SHANGHAI (Reuters) – Jingwei Textile Machinery Co, the biggest shareholder of troubled Chinese trust firm Zhongrong International Trust Co, said it plans to delist from the Shenzhen Stock Exchange to “protect the interests of small shareholders”.
Jingwei’s shares, which had been suspended pending the announcement, will resume trading on Wednesday.
Zhongrong International Trust missed payments on dozens of investment products since the end of July, according to investor sources, triggering contagion fears in an economy that is already pressured by a deepening property crisis.
“Due to changes in market conditions, the company’s operations face huge uncertainty that could have a major impact,” Jingwei said in an exchange filing late on Tuesday.
Under a proposal from its parent to protect the interest of small shareholders, Jingwei plans to withdraw its listing on the Shenzhen bourse, according to the statement.

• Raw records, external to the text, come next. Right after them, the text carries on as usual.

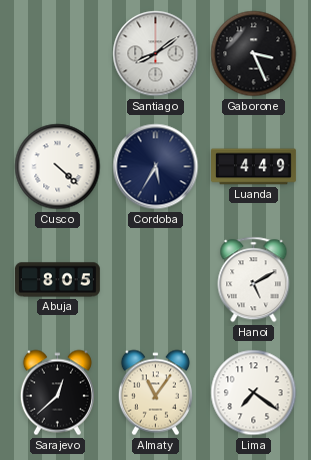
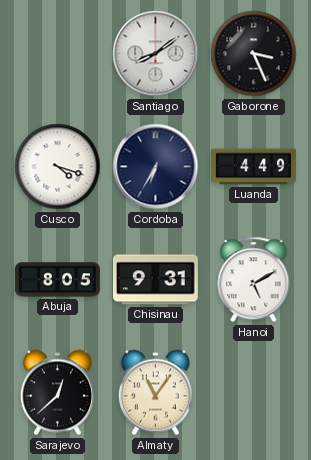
Cusco: 4:22 -> 4:18
Cordoba: 5:35 -> 6:35
Chisinau: none -> 9:31
Lima: 7:21 -> none
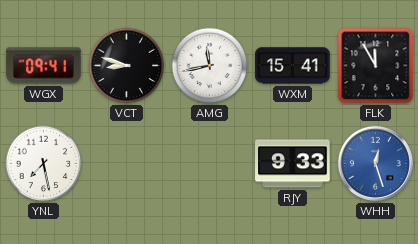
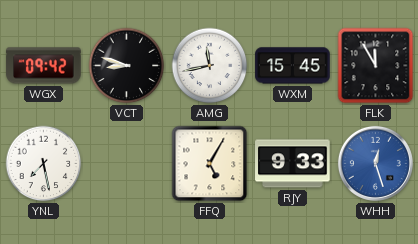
WGX: 09:41 -> 09:42
WXM: 15:41 -> 15:45
FFQ: none -> 5:05
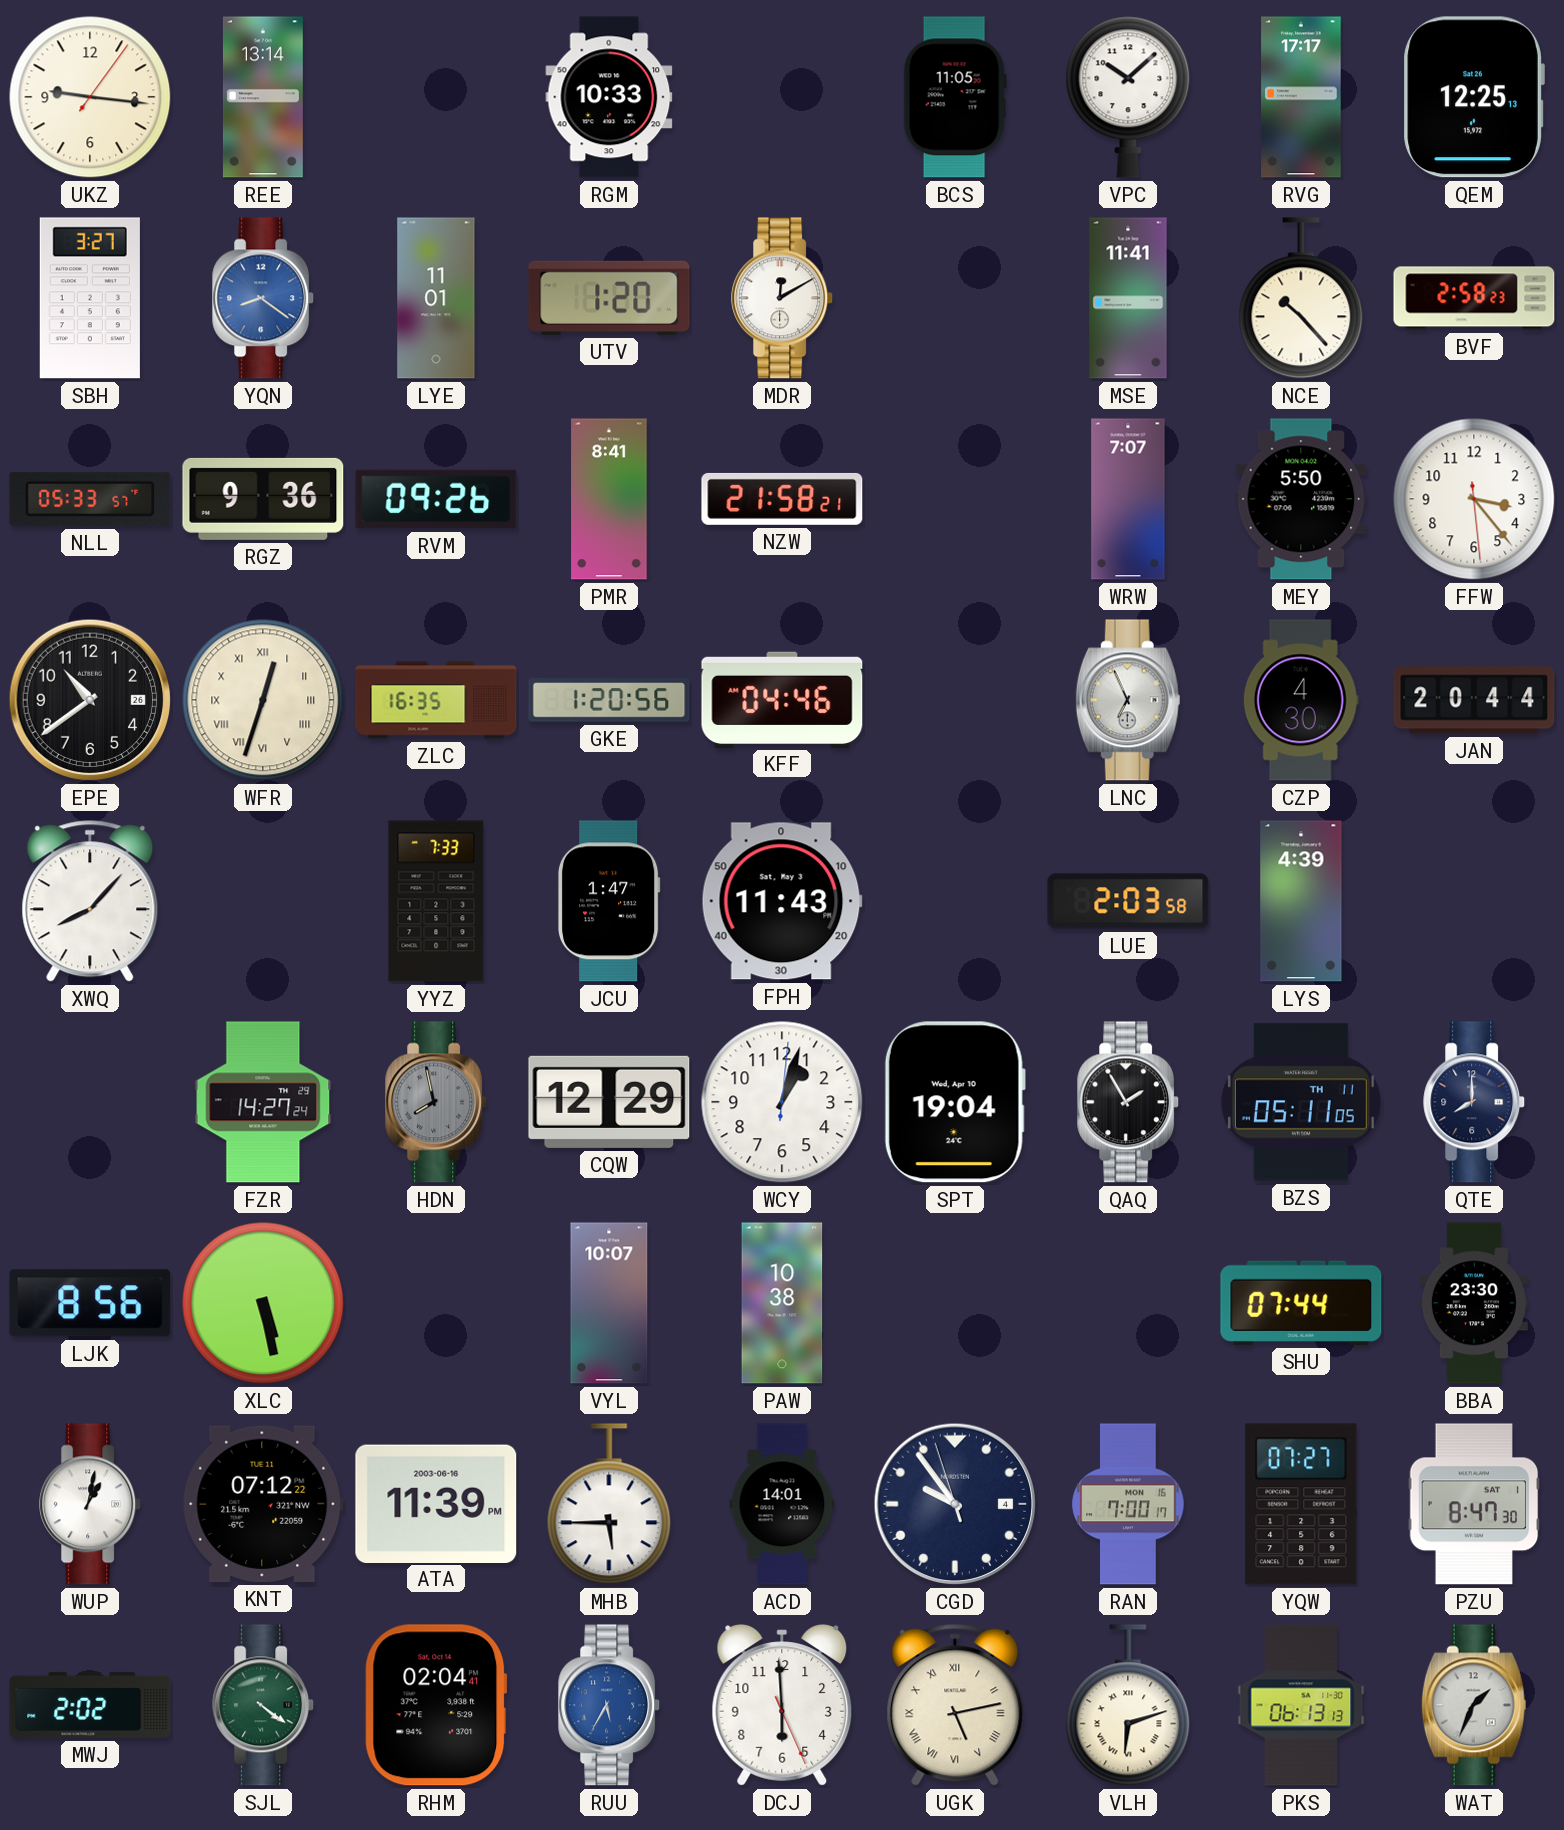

It will instead seek to float on the New Third Board, a smaller equity trading venue in Beijing.
The proposal, which involves a cash offer for investors to opt out, still requires shareholder approval.
Asset manager Zhongzhi Enterprise Group, the second biggest shareholder of Zhongrong International Trust, told investors earlier this month it is facing a liquidity crisis and will conduct a debt restructuring, according to video footage of a meeting.